What should surprise is how far we've come from each other in the end of times, in the end of times and in the land of Israel I've become a full time Greek, and not even of the healing elixirs of the "Iatros" I fear. I'm involved by thick frames of livelihood that protect me, just as if my name were Yaakov, just as if my name were Zayde. Death and me, in spite of my unbearable heaviness are no longer best friends, our streams don't collide, our streams are unlikely to meet. Even when the night and me sink together into the dark waters of the tree of knowledge, even there... as a divinity of the 21st century, death and me stare at each other from afar. My attemps to touch her delicate veil turn into letters, into blog notes, into G. Elliot's evening hues, into deliverances.
That's one thing, at least one thing is over and done. Then what? Well as far as I'm concerned being alive is not a timeless warranty, so it's not meant to be taken seriously. Don't take it for the granted, you just need to remember there's a ball growing somewhere in the back of my head, it might one day just blow, it might perfectly sleep forever. Probably from these little Kitty notes you can figure out much better my connections. Why would the young flesh of a twenty years old waste any time in Elliot? Particularly in the Lifted Veil, why would anyone? A diseased condition is probably more of a determinant than language is a limitant. And then you asked me why wouldn't I care about anything at all? I have more important issues, I have far more important issues. Some days the acute pain in the back of my head is one of those issues.
Now there're all kind of missing issues and I'm not sure if I really want to get into them, but probably I should.

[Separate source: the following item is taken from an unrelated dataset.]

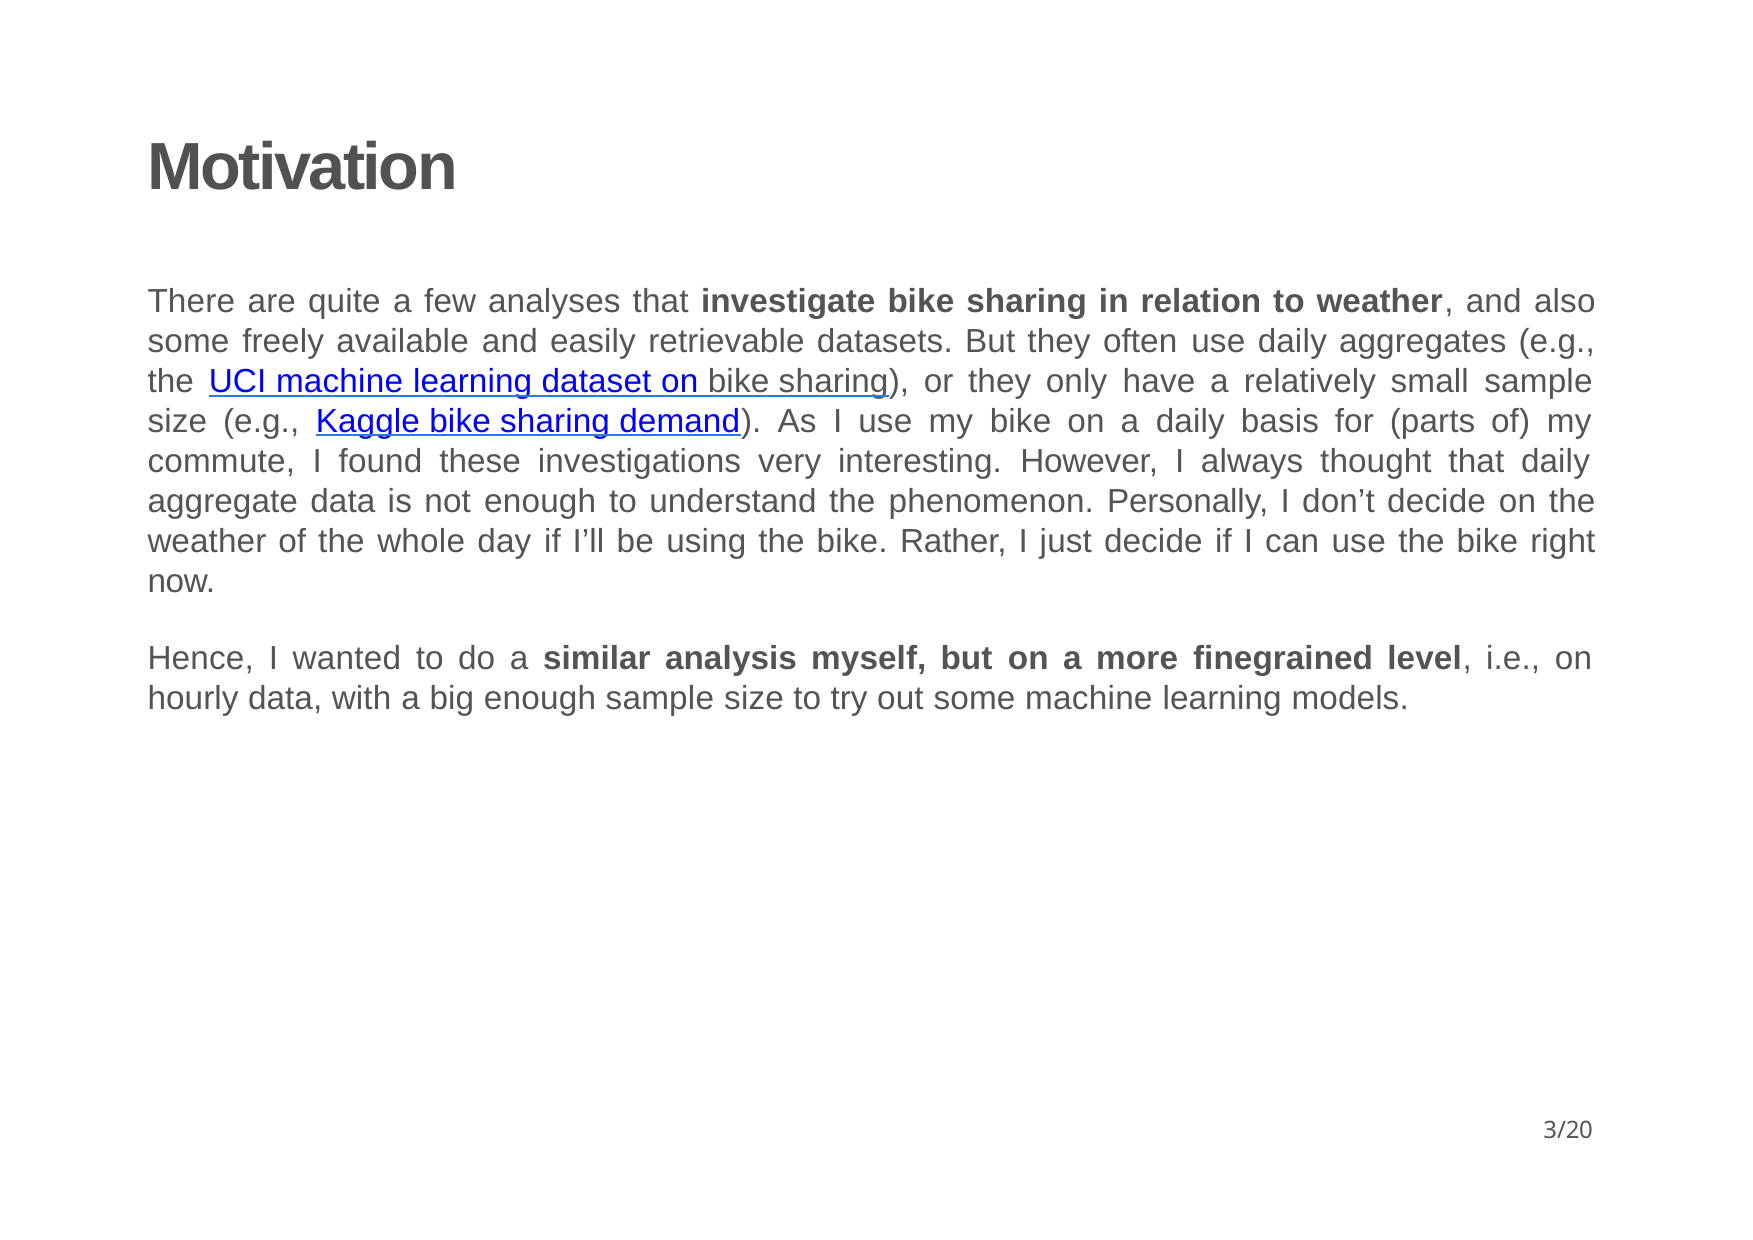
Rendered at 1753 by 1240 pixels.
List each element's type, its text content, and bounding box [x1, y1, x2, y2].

slide_number 10/20 [1539, 1111, 1609, 1240]
text_box There are quite a few analyses that investigate bike sharing in relation to weather, and also some freely available and easily retrievable datasets. But they often use daily aggregates (e.g., the UCI machine learning dataset on bike sharing), or they only have a relatively small sample size (e.g., Kaggle bike sharing demand). As I use my bike on a daily basis for (parts of) my commute, I found these investigations very interesting. However, I always thought that daily aggregate data is not enough to understand the phenomenon. Personally, I don’t decide on the weather of the whole day if I’ll be using the bike. Rather, I just decide if I can use the bike right now. Hence, I wanted to do a similar analysis myself, but on a more fine­grained level, i.e., on hourly data, with a big enough sample size to try out some machine learning models. [145, 277, 1609, 716]
title Motivation [145, 120, 458, 277]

We'll be talking about maturity and the skills that are necessary to cope with frustration, we'll talk about Colombia and also about the East, we'll talk about Rehavia and Katamon, we'll talk about my condition. Probably each of these things deserve an independent note or maybe many of them.
Being alive is not yet a state of mind, it's simply a state of the affairs. Being alive is not categoric. Let me walk away this time without featuring anything smart, for I've spent too much time with my headaches and these pages. I rather waste time studying for it'll bring me closer to the ground and further from other victimizations. Anne, dear Anne... just like what you used to say "It's studying what makes us forget". Yeah, how truthful of you, it's the only cure.
I intend to dig into little books, Kerenyi's book about the Greek gods and then a little bit of Hesiodus, partly the Bible. Then Homer, firstly I'll start studying the Genesis altogether Hesiodus, I'll read little poets in the aftertimes. That's all what my pretensions are made of at the moment and I can call them simple pretensions for any strength provided by nourishment and spiritual enticement is prone to abandon my body over the next few days, but from ambitions great empires and enterprises have been formed in my thoughts, in planet Isobel.
I might eventually get alive out of it, I said yesterday. In the meantime there must be a way to pass the minutes and the hours. Philological notes, bloggical notes, Isobelian notes, little books, apple tea with milk. You see, Anne was right, there's always an answer. In the nature there's always an answer.